My parents frequently took my sister and I to Griffith Park, post tantrum. In this manner, we learned crying, whining and screaming resulted in getting access to what we wanted. Berrinches were common in our house. Either my parents liked it or they didn’t know how to teach us appropriate ways to gain access to the activities we wanted to partake in. Once we got to Griffith Park, we rode the ponies. After riding the ponies we went to the carousel. After the carousel we laid on the grass and stared at the clouds.
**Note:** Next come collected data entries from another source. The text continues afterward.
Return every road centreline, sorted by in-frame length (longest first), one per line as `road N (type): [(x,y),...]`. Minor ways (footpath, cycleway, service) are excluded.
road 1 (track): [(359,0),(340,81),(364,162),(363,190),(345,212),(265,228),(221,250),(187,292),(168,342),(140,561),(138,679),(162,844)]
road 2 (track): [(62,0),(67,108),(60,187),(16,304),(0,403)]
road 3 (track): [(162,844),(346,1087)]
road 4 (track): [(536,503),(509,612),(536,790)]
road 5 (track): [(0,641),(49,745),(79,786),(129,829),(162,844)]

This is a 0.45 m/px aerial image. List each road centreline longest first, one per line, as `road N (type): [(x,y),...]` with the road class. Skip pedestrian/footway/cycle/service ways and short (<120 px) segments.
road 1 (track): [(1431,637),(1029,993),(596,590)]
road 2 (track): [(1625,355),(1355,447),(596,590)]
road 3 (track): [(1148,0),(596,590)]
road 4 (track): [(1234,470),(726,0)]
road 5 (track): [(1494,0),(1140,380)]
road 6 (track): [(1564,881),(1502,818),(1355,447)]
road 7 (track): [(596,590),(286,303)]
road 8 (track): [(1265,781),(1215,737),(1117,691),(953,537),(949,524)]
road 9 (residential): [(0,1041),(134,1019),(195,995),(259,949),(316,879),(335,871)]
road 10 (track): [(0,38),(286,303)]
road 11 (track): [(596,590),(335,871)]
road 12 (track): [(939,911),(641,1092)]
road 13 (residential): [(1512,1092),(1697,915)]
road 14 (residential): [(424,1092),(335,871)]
On days with clear blue skies we claimed clouds looked like puppies or gremlins or Gizmo or butterflies or dragons or whales or rainbows or ships from Peter Pan or monster slime blobs with three eyeballs like the one in “Big Trouble in Little China.”

After not being able to withstand the spikey itchiness from the grass, we rolled down the hill like “rollie pollies.” We giggled and laughed at how deliriously dizzy we felt. As we walked up the hill to do it again, we would pick up dandelions and blow them out. We ran after dandelions, blowing them out and watching the florets be blown away by the wind had a mesmerizing effect. To me, it’s comparable to the hypnotizing effect of Baby Einstein videos but there’s nothing as vivid as the experience of watching something happen in real time, naturally.

Next, we stared at squirrels. We watched them nibble on nuts. We watched them scurry up trees and across tree braches. We chased the squirrels. The idea was motivated by a hope to catch one and make it our puppy. But one day, we saw another little boy chase squirrels too. The squirrel didn’t like it. The boy got too close, was bitten by the squirrel and ran away crying. After that day we decided chasing squirrels was bad.

We were too young to understand the necessary mutual respect for all living creatures. We hadn’t seen the Jungle Book or the Lion King, yet, at best we were familiar with Snow White and the concept of never placing trust in an old witch. However, that day, through natural contingencies of reinforcement and punishment we were reminded not to be space invaders. Being a space invader resulted in peligroooooo.